Religious Studies adds Core Curriculum Courses

Two new Religious Studies courses have been approved for the Carolina Core as satisfying the requirements for Values, Ethics, and Social Responsibility (VSR) and Aesthetic and Interpretive Understanding (AIU).

RELG 270 Religion in the Arts (approved for AIU designation) deals with literary, visual, and/or performance art associated with religious discourse and practice. The Department offers a number of intermediate and upper level courses focusing on specific collections or genres of literature or that combine the study of a particular type of literature with the study of film. Other courses incorporate an examination of works of visual arts or music as cultural expressions of the religious and spiritual dimension of our humanity.

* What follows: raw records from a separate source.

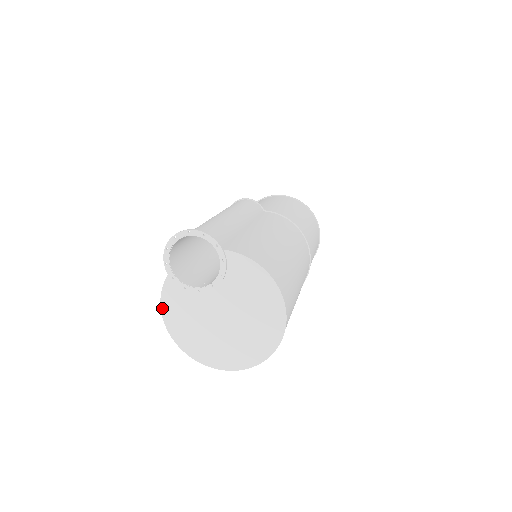
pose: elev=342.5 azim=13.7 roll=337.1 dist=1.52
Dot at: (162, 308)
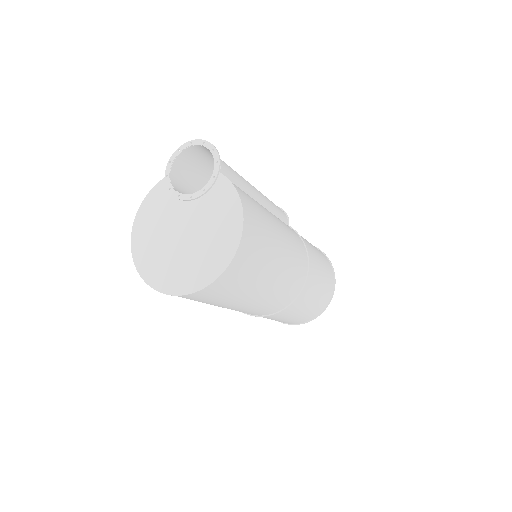
Dot at: (142, 204)
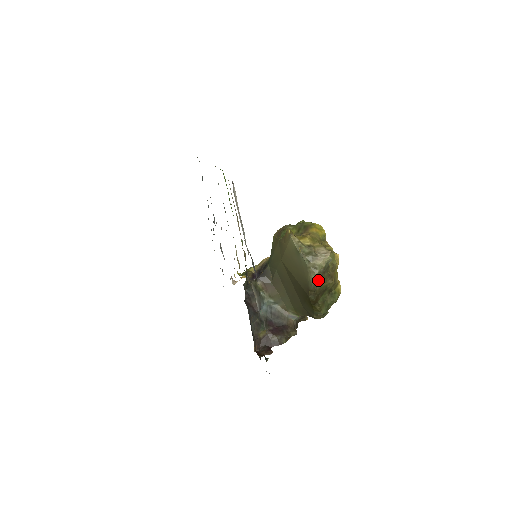
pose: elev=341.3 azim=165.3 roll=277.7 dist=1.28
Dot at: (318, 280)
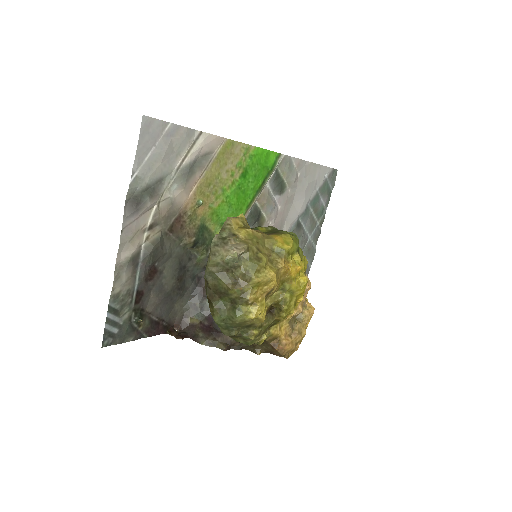
Dot at: (214, 271)
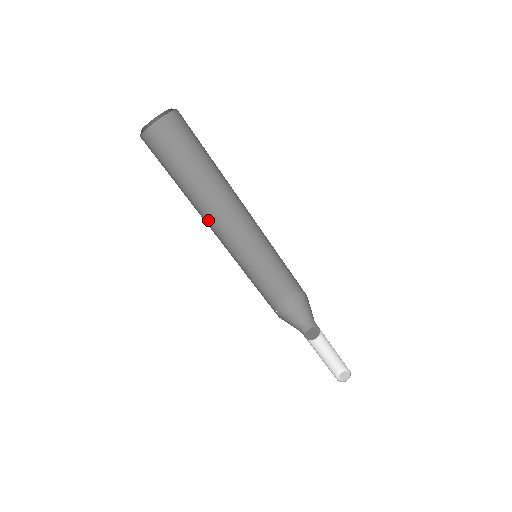
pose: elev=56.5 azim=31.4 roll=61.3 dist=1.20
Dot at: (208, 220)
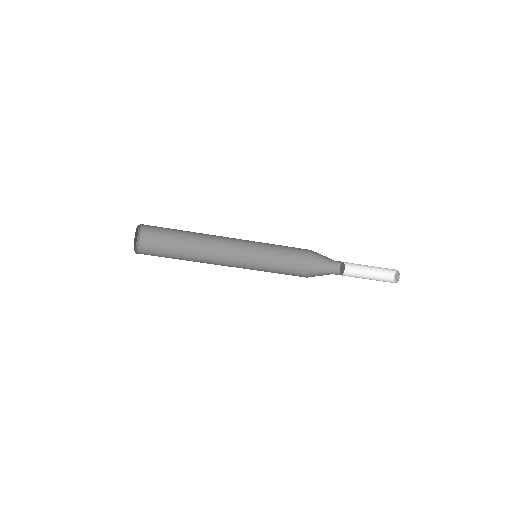
Dot at: (214, 244)
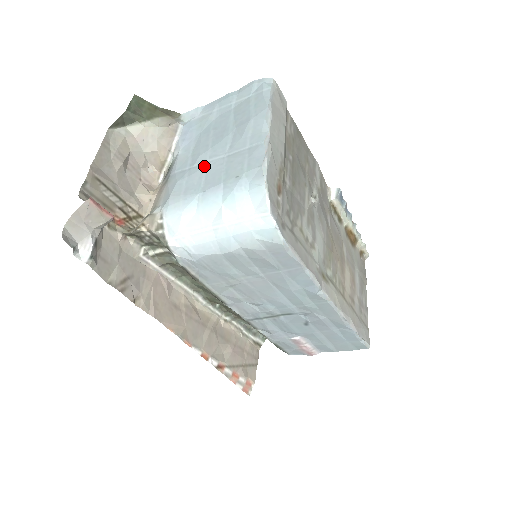
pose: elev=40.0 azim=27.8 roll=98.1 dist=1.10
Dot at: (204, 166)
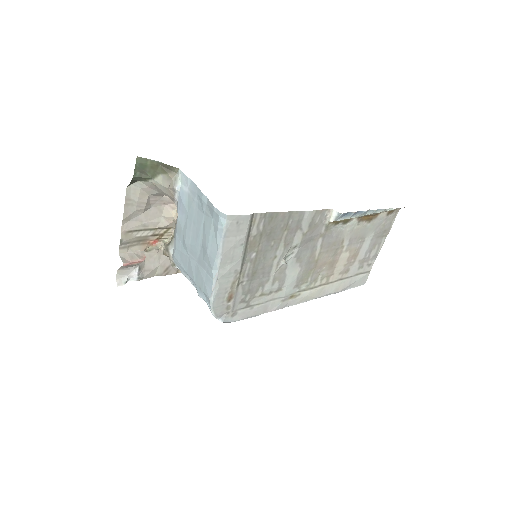
Dot at: (187, 255)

The introductory level course, Religion in the Arts, addresses basic questions about interpretive practices, the arts, and religion: What makes a work of art religious or sacred? What are the social, political, and economic implications of claiming that particular works of art have been created, blessed, or inspired by divine or otherwise supernatural agents (or, conversely, that certain works have offended or angered divine or supernatural agents)? How do religious practitioners use the arts to create and sustain social formations, to gain prestige, and/or to heighten the emotional nature of religious experience?

RELG 205 Morality, Ethics, and Religion (approved for VSR designation) addresses values and ethics as developed, contested, and transmitted through a variety of religious practices. This course offers a broad introduction to the ways that religious thought and practice impact conceptions of value and ethical norms. As an introductory level course it serves as an introduction to intermediate and advanced level courses that address the ways in which particular religions or intellectual traditions, such as Greek, Roman, and Judean, have constructed and adapted ideas about morality and ethics.

Morality, Ethics, and Religion offers an introduction to some of the major issues surrounding religion and ethics: the common tendency to associate religion/piety with morality, the ways that religion can function as an authoritative and authorizing mechanism for the enforcement/contestation of particular moral and ethical norms, and the place of religion in contemporary public discourse about values and social responsibility. The course covers a wide range of case studies that move beyond Christianity or the “Western” tradition to be accessible to a broad and diverse student population. The course does not assume that students have any background in the study of religion, ethics, or morality.